What was curious was that nobody brought criminal charges against anybody. Jack’s iron bar, for instance, nobody mentioned. It was called a stick. Who fired the revolvers, nobody chose to know. The bomb thrower was an unknown anarchist, probably a new immigrant from Europe. Each side vituperated and poured abuse on the other side. But nobody made any precise, criminal accusations. Most of the prisoners—including Jack—were bound over. Two of them got a year’s imprisonment, and five got six months. And the affair began to fizzle down.

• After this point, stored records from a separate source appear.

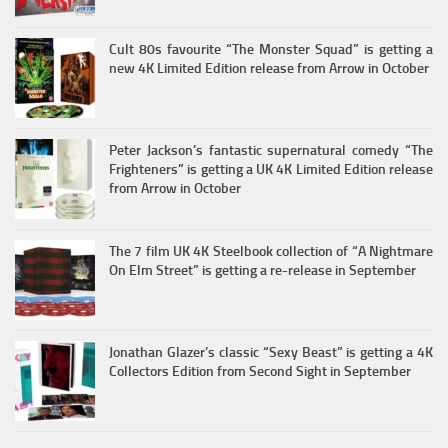
Cult 80s favourite “The Monster Squad” is getting a
new 4K Limited Edition release from Arrow in October
Peter Jackson’s fantastic supernatural comedy “The
Frighteners” is getting a UK 4K Limited Edition release
from Arrow in October
The 7 film UK 4K Steelbook collection of “A Nightmare
On Elm Street” is getting a re-release in September
Jonathan Glazer’s classic “Sexy Beast” is getting a 4K
Collectors Edition from Second Sight in September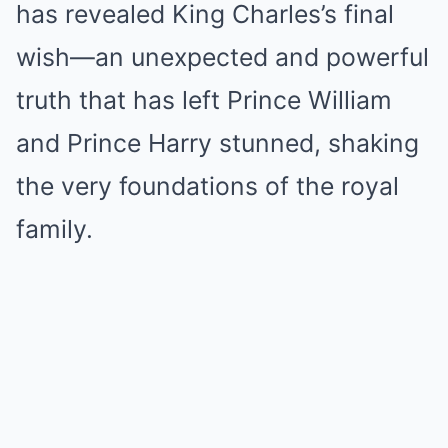
has revealed King Charles’s final
wish—an unexpected and powerful
truth that has left Prince William
and Prince Harry stunned, shaking
the very foundations of the royal
family.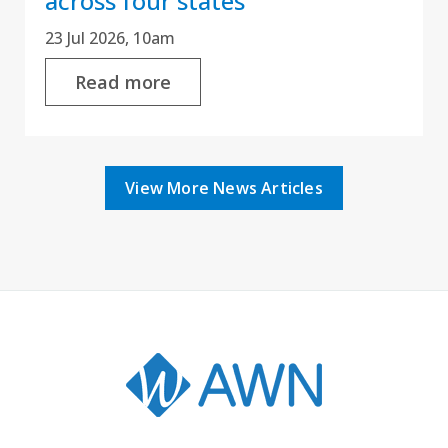
across four states
23 Jul 2026, 10am
Read more
View More News Articles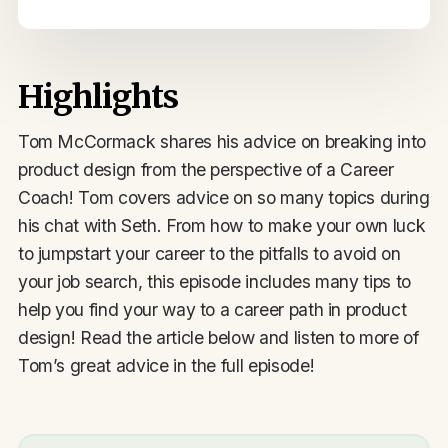
Highlights
Tom McCormack shares his advice on breaking into
product design from the perspective of a Career
Coach! Tom covers advice on so many topics during
his chat with Seth. From how to make your own luck
to jumpstart your career to the pitfalls to avoid on
your job search, this episode includes many tips to
help you find your way to a career path in product
design! Read the article below and listen to more of
Tom’s great advice in the full episode!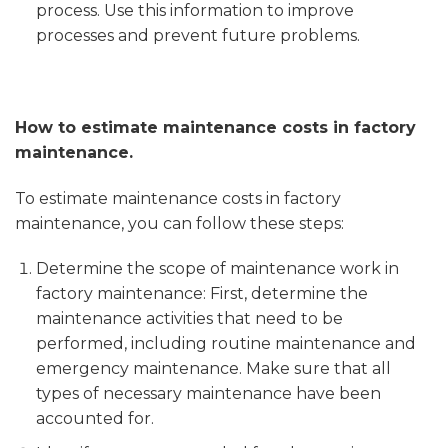
process. Use this information to improve
processes and prevent future problems.
How to estimate maintenance costs in factory
maintenance.
To estimate maintenance costs in factory
maintenance, you can follow these steps:
Determine the scope of maintenance work in
factory maintenance: First, determine the
maintenance activities that need to be
performed, including routine maintenance and
emergency maintenance. Make sure that all
types of necessary maintenance have been
accounted for.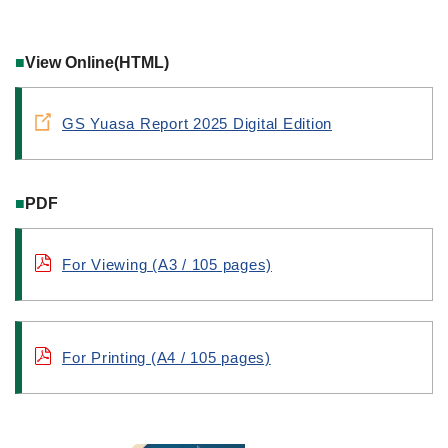
■
View Online(HTML)
GS Yuasa Report 2025 Digital Edition
■
PDF
For Viewing (A3 / 105 pages)
For Printing (A4 / 105 pages)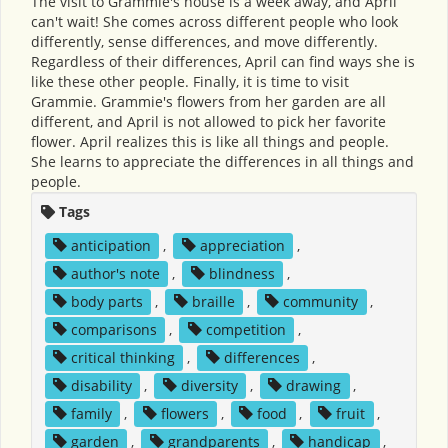
The visit to Grammie's house is a week away, and April
can't wait! She comes across different people who look
differently, sense differences, and move differently.
Regardless of their differences, April can find ways she is
like these other people. Finally, it is time to visit
Grammie. Grammie's flowers from her garden are all
different, and April is not allowed to pick her favorite
flower. April realizes this is like all things and people.
She learns to appreciate the differences in all things and
people.
Tags
anticipation
,
appreciation
,
author's note
,
blindness
,
body parts
,
braille
,
community
,
comparisons
,
competition
,
critical thinking
,
differences
,
disability
,
diversity
,
drawing
,
family
,
flowers
,
food
,
fruit
,
garden
,
grandparents
,
handicap
,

A great discussion started on the subject of counting out. Tales were told, how the sick men in a hospital, from their beds, counted out an unsympathetic medical officer till the man dared not show his face. It was said that the Aussies had once begun to count out the Prince of Wales. It was in Egypt. The Prince had ridden up to review them, and he seemed to them, as they stood there in the sun, to be supercilious, ‘superior’. This is the greatest offence. So as he rode away like magic they started to count him out. ‘One! Two! Three!’ No command would stop them. The Prince, though he did not know what it meant, instantly felt the thing like a blow, and rode back at once, holding up his hand, to ask what was wrong. And then he was so human and simple that they said they had made a mistake, and they cheered him passionately. But they had begun to count him out. And once a man was counted out he was done: he was dead, he was counted out. So, newspaper talk.